Hat tip to Doc and his post where he comments and links to this, this and this - all suggesting that a network, or group, at some point of growth diminishes in value for each new participant. Appropriately termed as Metcalfe's plateau.
Spam always follows size of the network, and we know that groups at some point (quickly) becomes too large for real conversations so that would not be a huge surprise.
Organisations realised this a long time ago. The Roman army had ten subordinates per commander all the way to the top, and modern organisation growth eventually leads to departments, divisions or even separate companies.
Human bandwidth has it's limits.
So where does networking technology focus today? Bandwidth. Massive pipes to deliver volume (checked your Facebook notifications today?). And splitting up into smaller groups becomes an urge.
There's something about this splitting, it be amongst friends or in a corporate setting. They're often close to random or at best (or worse?) follows some guidelines of education or expertise. Or plain good behaviour bringing your friends into the next group.
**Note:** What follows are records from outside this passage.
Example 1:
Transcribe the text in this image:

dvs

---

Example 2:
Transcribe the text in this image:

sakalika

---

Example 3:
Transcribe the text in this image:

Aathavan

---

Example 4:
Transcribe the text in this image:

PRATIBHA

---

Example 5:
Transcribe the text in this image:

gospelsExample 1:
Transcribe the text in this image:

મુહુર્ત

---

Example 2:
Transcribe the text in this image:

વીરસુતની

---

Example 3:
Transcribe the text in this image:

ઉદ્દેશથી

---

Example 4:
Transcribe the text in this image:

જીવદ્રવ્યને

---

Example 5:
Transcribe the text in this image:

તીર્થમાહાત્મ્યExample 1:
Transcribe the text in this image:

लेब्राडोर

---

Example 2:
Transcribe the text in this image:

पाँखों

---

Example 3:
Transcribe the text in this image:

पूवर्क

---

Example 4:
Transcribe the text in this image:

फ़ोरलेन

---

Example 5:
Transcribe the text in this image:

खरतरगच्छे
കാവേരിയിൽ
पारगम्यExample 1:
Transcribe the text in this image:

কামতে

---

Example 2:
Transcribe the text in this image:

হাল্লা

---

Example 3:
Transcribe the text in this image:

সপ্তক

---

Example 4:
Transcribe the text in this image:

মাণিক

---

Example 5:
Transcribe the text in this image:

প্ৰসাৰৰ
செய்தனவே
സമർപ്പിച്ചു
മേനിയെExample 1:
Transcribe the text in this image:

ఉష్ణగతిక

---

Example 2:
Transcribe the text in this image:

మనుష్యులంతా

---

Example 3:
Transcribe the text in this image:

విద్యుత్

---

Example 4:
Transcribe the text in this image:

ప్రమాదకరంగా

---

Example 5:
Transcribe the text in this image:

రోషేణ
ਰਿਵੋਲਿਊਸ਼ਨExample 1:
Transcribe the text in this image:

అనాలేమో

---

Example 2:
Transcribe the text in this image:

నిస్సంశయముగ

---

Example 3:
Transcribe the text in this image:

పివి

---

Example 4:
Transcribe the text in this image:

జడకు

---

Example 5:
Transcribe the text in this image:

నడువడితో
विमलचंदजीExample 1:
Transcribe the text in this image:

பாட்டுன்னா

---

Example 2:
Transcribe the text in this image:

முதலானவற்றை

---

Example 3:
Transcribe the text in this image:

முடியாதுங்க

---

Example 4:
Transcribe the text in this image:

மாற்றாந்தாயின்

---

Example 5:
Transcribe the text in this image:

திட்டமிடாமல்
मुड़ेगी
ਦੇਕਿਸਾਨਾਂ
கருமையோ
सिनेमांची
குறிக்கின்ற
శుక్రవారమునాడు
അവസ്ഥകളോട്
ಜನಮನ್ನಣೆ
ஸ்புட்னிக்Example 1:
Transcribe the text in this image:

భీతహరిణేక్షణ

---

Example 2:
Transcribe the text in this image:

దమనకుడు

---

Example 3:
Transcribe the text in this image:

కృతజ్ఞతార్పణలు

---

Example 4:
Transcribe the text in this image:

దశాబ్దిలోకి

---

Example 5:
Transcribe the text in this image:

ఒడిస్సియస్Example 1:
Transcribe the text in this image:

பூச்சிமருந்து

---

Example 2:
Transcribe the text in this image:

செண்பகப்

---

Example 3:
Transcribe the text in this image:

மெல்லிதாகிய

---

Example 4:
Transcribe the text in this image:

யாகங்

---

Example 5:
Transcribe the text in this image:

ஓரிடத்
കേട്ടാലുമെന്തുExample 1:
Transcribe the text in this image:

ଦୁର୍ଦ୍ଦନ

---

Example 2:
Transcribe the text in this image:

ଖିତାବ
And then you're stuck. The post-split is rigid, it's set and seldom change according to the need of the moment. Never true to the purpose of the task at hand, like when you're in a department and want to work with somebody in another office. That's when you have to prepare for some serious paperwork.
Instead of focussing on becoming a volume pipeline, this is where technology should focus: Deliver a purpose friendly framework allowing for instant changes to paths and nodes like a fast evolving brain. A framework that allows efficient patching to the right nodes for the purpose-driven conversation or collaboration you need to have, then instantly change again as the purpose changes.
Purpose, framework, paths, nodes, conversations - we're talking process here. Flexible process framework instead of massive volume delivery pipes.